Tennessee Records Repository

Decatur Co. TN

O. C. Jordan II

From Lillye Younger, People of Action (Brewer Printing Company, Jackson, Tennessee, n.d.).

This People of Action, issued circa 1969, reproduced newspaper clippings about people in Decatur County. Most items probably were written in the mid 1960s. Most, but not all, of the items were written by Lillye Younger herself and most, but not all, appeared in the Jackson Sun. The photographs, which in the book were poorly reproduced from clippings, have not been scanned.

Special thanks to Constance Collett and the estate of Lillye Younger for permission to make these web pages.

Thanks to www.tnyesterday.com for contributing this transcription.

By Lillye Younger

Life's A Little Less Hectic Now

PARSONS, Tenn. — "It's been quite difficult adjusting to civilian life after serving 14 years, three months and 20 days in the armed services," says O. C. Jordan II.

As a city letter carrier with the Parsons postoffice, Jordan still considers himself "still with Uncle Sam."

But it's a little less adventurous now, since he decided to give civilian life a try March 16, 1963.

For example, Jordan recalls the time he and his wife spent a week in Rome, Italy — not by choice — when he was in the U. S. Army Air Force.

Mr. and Mrs. Jordan and their firstborn, O. C. Jordan III, were forced to remain in Rome during a transfer from an Italian to a Libyan base.

"We couldn't get a visa on account of our newborn," Jordan recalls. "The exorbitant hotel bill was shocking as well as the high cost of food. After six days we set out for Tripoli."

Jordan began his military career shortly before World War II when he served a stretch in the Merchant Marines. After boot camp, he rode a coal-burning train from New York to San Francisco for six days.

He signed on a cargo ship and later transported fuel along the eastern coastline. His time was soon up and he returned to Parsons.

In September 1946 he volunteered in the U.S. Army Engineer Corps. He was stationed in Korea 13 months, and after 18 months of service accepted his discharge and returned to Parsons to finish high school.

But the lure of the military was too great and in March 1951 he joined the U. S. Air Force and was stationed at Sewart AFB, Tenn. It was -about this time that he married Miss Nina Brewer of Hohenwald, Tenn.

Jordan aid his wife were later transferred to England and they remained there for two years, where he commuted to and from the base by bicycle.
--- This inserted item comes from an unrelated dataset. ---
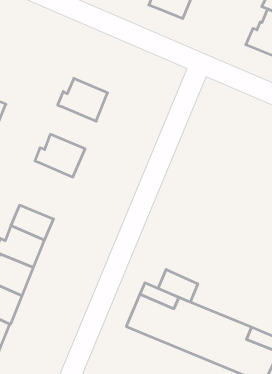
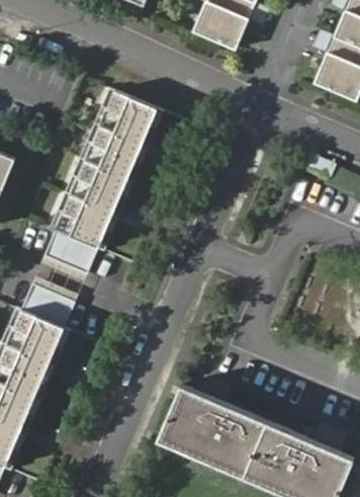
building: none -> [93,91,156,144]
building: none -> [65,161,127,214]
building: none -> [44,231,98,274]
building: [158,269,198,302] -> none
After this stretch the Jordans returned to the States and accepted another discharge. But after 90 days as a civilian, he re-enlisted and was stationed at Elgin AFB, Fla.

After two years he was transferred to Udine, Italy, located 15 miles from the Austrian and Yugoslavian border. While in Udine, Mrs. Jordan had to be evacuated by air 350 miles to the nearest air force hospital to give birth to O. C. III.
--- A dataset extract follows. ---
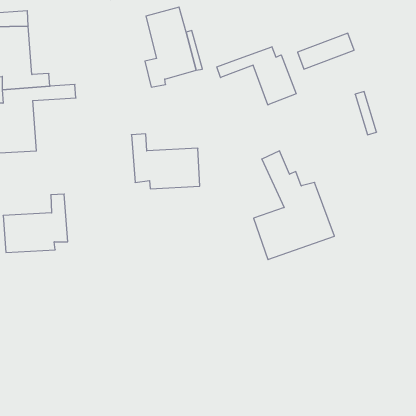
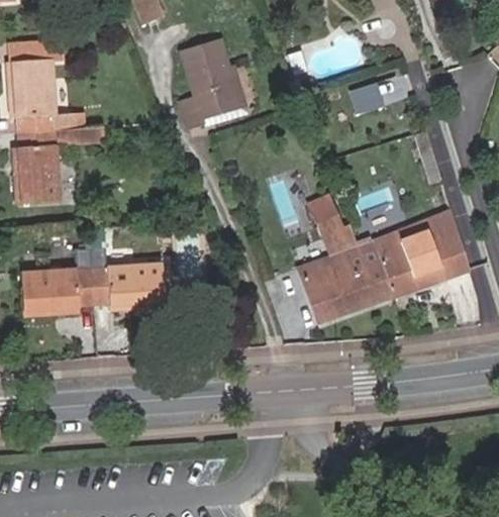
building: [217,47,296,105] -> none
building: [131,134,200,189] -> [90,247,167,309]
building: none -> [374,212,469,296]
In July 1957 the Jordans were transferred to Tripoli, Libya and they remained there "six long months." "We were forced to keep at least three days supply of food in case of a sandstorm," he recalls. "One day a restaurant worker broke an egg on the sidewalk and the hot sun fried it in a few seconds."

After the stint in North Africa, the Jordans again were transferred to Sewart until his discharge.
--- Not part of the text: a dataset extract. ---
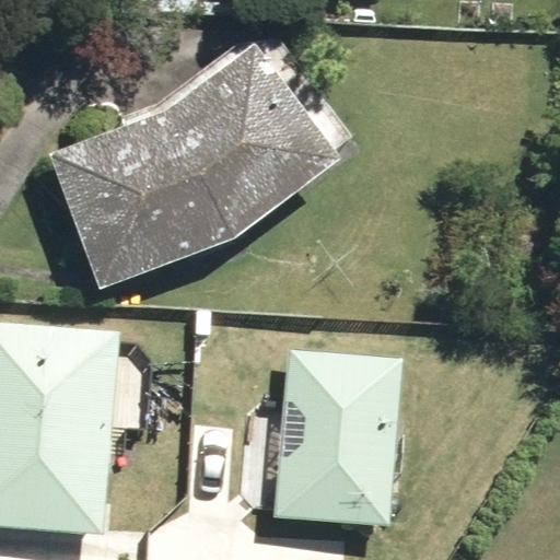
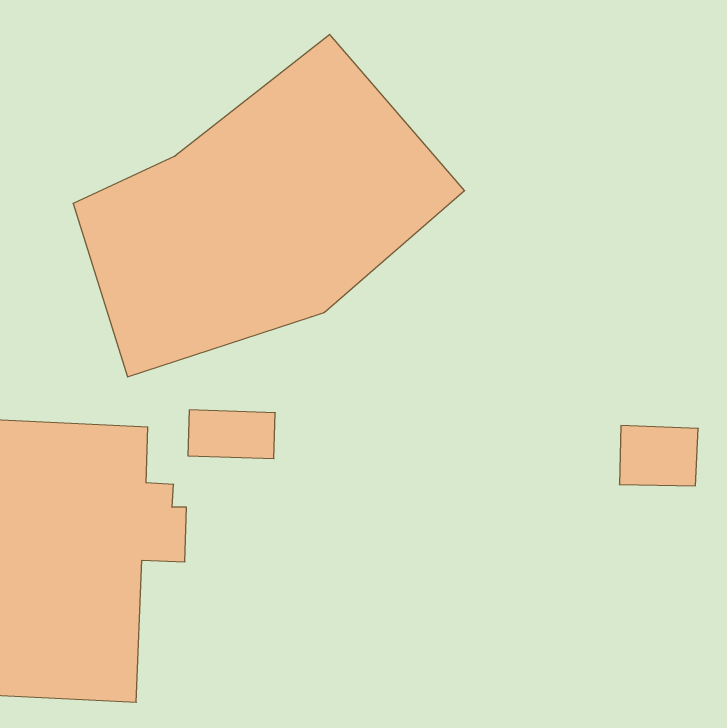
building: [235,348,400,527] -> none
But — you guessed it — he reenlisted once more and was stationed for two years at Elgin. He received special training at Wichita Falls, Tex., and was transferred to Formosa. Trouble with his knee put him in a hospital for 64 days.

Meanwhile, two children, Cindy and Robert Steven were born.

He was transferred to Panama City, Fla., for two years upon which he returned to Parsons and decided to try a stretch at civilian life.

The Jordans live in his grandfather's house at 301 Bible Hill Road in Parsons, which he bought and modernized.